Trois mois après le déclenchement de la guerre en Iran, le crédit immobilier français tient le choc. Ludovic Huzieux, cofondateur d’Artémis Courtage, décrypte un marché qui résiste, mais reste sous étroite surveillance.
Crédit immobilier : « Les banques déroulent encore le tapis rouge, malgré la nervosité ambiante »

ToutSurMesFinances : Dans quel état se trouve le marché du crédit immobilier ?
Ludovic Huzieux : Il se porte plutôt bien, et c’est presque une surprise vu le contexte international. Pour l’heure, les tensions au Moyen-Orient n’ont qu’effleuré l’activité. Les barèmes bancaires se sont tendus de 0,15 à 0,30 point de pourcentage selon les enseignes. La hausse de l’OAT 10 ans (le taux de référence de la dette française, NDLR) a fini par se diffuser dans les grilles, mais on parle d’un simple recalage, pas d’un retournement de marché. Sur 25 ans, on tourne autour de 3,5% en moyenne, un niveau qui demeure compétitif au regard des années récentes. Surtout, les banques gardent l’appétit : leurs objectifs commerciaux sont au moins équivalents à ceux de 2025.
Il y a un peu de fébrilité sur le terrain, je ne le nie pas, mais cela rien à voir avec le blocage de 2023-2024 à la suite de la hausse des taux d’intérêt consécutive à la forte inflation, quand de nombreux établissements avaient purement et simplement coupé le crédit. Cela dit, le conflit pèsera immanquablement sur les chiffres cette année : nous avons abaissé notre prévision de production nationale à environ 150 milliards d’euros, contre 160 milliards anticipés au départ.
Des banques encore offensives face à une hausse contenue des taux
Les primo-accédants ont-ils encore leur place dans les agences bancaires ?
Plus que jamais, et c’est une excellente nouvelle. Les banques continuent de leur dérouler le tapis rouge, comme le montrent les multiples offres de prêts à taux bonifiés en circulation. Les exigences d’octroi n’ont pas été durcies, et les dossiers solides, avec un apport autour de 15%, restent très courtisés.
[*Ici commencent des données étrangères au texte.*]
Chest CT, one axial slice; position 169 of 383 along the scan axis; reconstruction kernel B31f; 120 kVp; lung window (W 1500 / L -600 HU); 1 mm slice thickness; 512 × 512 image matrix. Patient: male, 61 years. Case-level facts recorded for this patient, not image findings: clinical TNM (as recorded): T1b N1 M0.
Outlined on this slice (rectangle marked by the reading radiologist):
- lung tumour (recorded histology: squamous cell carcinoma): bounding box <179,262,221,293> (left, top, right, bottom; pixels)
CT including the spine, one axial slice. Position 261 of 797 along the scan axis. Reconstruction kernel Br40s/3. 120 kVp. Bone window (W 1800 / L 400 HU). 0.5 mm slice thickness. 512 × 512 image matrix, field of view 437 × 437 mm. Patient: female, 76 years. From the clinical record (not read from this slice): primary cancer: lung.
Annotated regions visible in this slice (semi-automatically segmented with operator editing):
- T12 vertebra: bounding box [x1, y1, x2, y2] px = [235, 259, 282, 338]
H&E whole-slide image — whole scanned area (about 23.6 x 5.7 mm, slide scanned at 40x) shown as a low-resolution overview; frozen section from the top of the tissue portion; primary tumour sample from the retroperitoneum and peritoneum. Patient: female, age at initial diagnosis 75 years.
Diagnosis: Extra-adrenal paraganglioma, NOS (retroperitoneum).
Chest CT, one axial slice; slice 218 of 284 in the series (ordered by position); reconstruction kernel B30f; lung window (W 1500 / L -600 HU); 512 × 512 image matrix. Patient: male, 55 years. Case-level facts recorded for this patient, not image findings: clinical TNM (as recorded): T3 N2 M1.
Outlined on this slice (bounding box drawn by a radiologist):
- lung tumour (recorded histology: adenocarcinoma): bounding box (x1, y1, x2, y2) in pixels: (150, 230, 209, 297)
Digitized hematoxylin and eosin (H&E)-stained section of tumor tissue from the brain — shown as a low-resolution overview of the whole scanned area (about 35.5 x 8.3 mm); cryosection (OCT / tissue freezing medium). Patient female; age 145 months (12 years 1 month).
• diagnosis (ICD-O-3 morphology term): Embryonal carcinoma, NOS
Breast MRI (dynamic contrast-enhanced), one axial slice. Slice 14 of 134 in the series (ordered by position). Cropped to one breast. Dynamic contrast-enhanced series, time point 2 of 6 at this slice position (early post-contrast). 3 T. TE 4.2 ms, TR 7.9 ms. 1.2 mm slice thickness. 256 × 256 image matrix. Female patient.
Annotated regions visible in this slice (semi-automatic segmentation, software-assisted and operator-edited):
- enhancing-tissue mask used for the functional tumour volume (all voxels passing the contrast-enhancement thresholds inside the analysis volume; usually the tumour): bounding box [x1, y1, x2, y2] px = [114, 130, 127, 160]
Le neuf redonne aussi des signes encourageants : permis de construire, chantiers et réservations repartent à la hausse. Le prêt à taux zéro, dans sa nouvelle formule, remplit pleinement sa mission et ramène les primo-accédants sur ce marché.
Le taux d’usure refait surface dans les inquiétudes du marché
La crainte d’une hausse du taux d’usure, c’est-à-dire du taux d’intérêt maximum autorisé, ressurgit. Est-ce justifié ?
C’est un point à suivre de près, sans pour autant céder à la panique. À ce jour, la marge reste confortable : le plafond pour les emprunts de 20 ans et plus s’établit à 5,19%, quand le taux moyen accordé avoisine 3,2%. Le hic, c’est que ce taux moyen ignore certains frais périphériques – au premier rang desquels l’assurance emprunteur – capables de gonfler la facture finale. Or, quand les taux grimpent vite, le coût des nouveaux crédits se rapproche du plafond plus rapidement que celui-ci ne se réajuste.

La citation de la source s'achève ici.